Al Thumama receberia o primeiro jogo da Copa, que estava programado para as 13h de 21 de novembro entre Senegal e Holanda – a cerimônia de abertura seria depois dessa partida e também após Inglaterra e Irã. Uma mudança anunciada a cem dias do início do Mundial, porém, tirou do Al Thumama o primeiro jogo, que passa a ser no estádio de Al Bayt entre Catar e Equador, imediatamente após a abertura. Geralmente o país-sede abre a Copa.

A capacidade de Al Thumama durante a Copa será de 40 mil pessoas. Depois, passará para 20 mil. Como ocorrerá com os outros estádios, a estrutura que será removida para diminuir a capacidade deve ser repassada a países em desenvolvimento. A intenção é que eles usem o material na construção de centros esportivos. Inaugurado em outubro do ano passado, o estádio também deve receber um hotel e uma clínica esportiva depois do campeonato.

CIDADE DA EDUCAÇÃO

Instalado em uma região que reúne campi no exterior de universidades como Georgetown e Northwestern, o Cidade Educação é o estádio com acesso mais fácil de todos no Catar. A estação de metrô fica a 500 metros e o bairro tem um sistema de trens de superfície gratuito que conecta as diversas instituições de ensino e pesquisa – um dos pontos de embarque fica em frente ao estádio.

O Cidade Educação é mais um estádio para 40 mil pessoas que terá a capacidade reduzida pela metade. Losangos compõem a fachada, e a intenção é que remetam à durabilidade, qualidade e resiliência dos diamantes.

Após a Copa do Mundo, as instalações deverão ser usadas pela seleção feminina do Catar e para a prática esportiva da comunidade local, sobretudo estudantes.

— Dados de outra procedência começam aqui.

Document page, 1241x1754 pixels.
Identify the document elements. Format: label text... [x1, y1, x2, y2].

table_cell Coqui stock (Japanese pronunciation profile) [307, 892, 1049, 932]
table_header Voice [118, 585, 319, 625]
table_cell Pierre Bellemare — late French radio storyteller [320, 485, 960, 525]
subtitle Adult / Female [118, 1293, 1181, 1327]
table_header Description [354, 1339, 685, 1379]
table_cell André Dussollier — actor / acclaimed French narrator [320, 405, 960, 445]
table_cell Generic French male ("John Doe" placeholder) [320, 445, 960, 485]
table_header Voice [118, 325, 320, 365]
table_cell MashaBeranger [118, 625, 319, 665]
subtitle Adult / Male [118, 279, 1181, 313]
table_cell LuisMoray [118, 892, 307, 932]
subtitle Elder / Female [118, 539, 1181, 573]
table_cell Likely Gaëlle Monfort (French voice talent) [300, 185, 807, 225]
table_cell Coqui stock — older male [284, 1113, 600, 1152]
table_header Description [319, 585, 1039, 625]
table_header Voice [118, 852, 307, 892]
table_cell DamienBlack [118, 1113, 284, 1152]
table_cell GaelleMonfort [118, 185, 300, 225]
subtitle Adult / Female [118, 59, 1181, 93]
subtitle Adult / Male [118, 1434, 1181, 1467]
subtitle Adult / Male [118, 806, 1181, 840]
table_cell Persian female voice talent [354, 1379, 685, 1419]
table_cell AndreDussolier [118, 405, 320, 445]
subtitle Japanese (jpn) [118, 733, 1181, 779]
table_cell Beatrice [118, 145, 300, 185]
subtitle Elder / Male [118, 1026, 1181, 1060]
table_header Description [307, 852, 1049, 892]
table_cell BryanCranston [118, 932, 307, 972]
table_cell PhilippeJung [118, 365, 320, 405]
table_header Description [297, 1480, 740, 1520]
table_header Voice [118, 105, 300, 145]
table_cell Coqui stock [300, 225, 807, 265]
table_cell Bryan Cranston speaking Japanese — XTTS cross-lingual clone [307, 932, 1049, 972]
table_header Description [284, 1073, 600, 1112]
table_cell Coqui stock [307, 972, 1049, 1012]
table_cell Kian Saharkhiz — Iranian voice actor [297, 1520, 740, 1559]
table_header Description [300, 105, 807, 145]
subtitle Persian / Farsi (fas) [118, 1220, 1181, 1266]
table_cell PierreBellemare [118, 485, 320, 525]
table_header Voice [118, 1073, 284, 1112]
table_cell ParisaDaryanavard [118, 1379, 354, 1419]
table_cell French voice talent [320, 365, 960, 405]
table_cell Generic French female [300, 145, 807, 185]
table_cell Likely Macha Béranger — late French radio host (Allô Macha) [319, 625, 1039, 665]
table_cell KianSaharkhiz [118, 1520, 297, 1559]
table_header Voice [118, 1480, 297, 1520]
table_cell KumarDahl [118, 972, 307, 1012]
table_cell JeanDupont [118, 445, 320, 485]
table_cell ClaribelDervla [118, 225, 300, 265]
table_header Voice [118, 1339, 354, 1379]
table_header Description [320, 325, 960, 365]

Duas escolas e um centro de conferências devem ser incluídos no local.

KHALIFA

Único que não foi erguido especificamente para a Copa, o Estádio Internacional Khalifa existe desde 1976, mas foi remodelado para o Mundial de 2022. A capacidade foi ampliada em 10,5 mil lugares (o total agora é de 40 mil) e uma iluminação especial em LED foi adicionada, assim como o sistema de ar condicionado.

Diferentemente dos estádios novos do Catar, cujas pequenas saídas de ar foram instaladas embaixo dos assentos, no Khalifa, elas são maiores e somam 2.013 unidades, que jogam o ar de um nível acima para a arquibancada e o campo.

Pronto para o Mundial desde 2017, o Khalifa tem fácil acesso de metrô e fica encostado no hotel The Torch. Um dos mais conhecidos do país, o hotel é uma torre de 300 metros de altura no formato de tocha, com 51 andares e vista de 360 graus de Doha. Parece até fazer parte do estádio. O hotel é conectado ao luxuoso shopping Villaggio Mall.

Após receber a disputa pelo terceiro lugar da Copa, o Khalifa deverá voltar a ser o principal estádio do país.

LUSAIL

Com capacidade para 80 mil pessoas, o estádio de Lusail receberá a final da Copa e dois jogos do Brasil na fase de grupos (Brasil x Sérvia e Brasil x Camarões), além de outras partidas que chamarão a atenção dos torcedores, como Argentina x México e Portugal x Uruguai.

Construído a 20 km do centro de Doha, o estádio fica em Lusail – uma cidade para 250 mil habitantes que foi quase totalmente construída nos últimos dez anos. Quando a reportagem esteve no local, no fim de junho, as obras ainda eram intensas na região, tanto de prédios residenciais quanto de infraestrutura ao redor do estádio. A Comissão Organizadora não permitiu a entrada da reportagem no local.

A arquitetura do estádio é inspirada na interação entre luz e sombra de um modelo de lampião tradicional no Catar. O governo estuda modificar o local, depois da Copa, para dar lugar a unidades habitacionais, lojas, clínicas, uma escola e um campo de futebol comunitário. Tem fácil acesso por metrô e o jogo de inauguração ocorreu em agosto.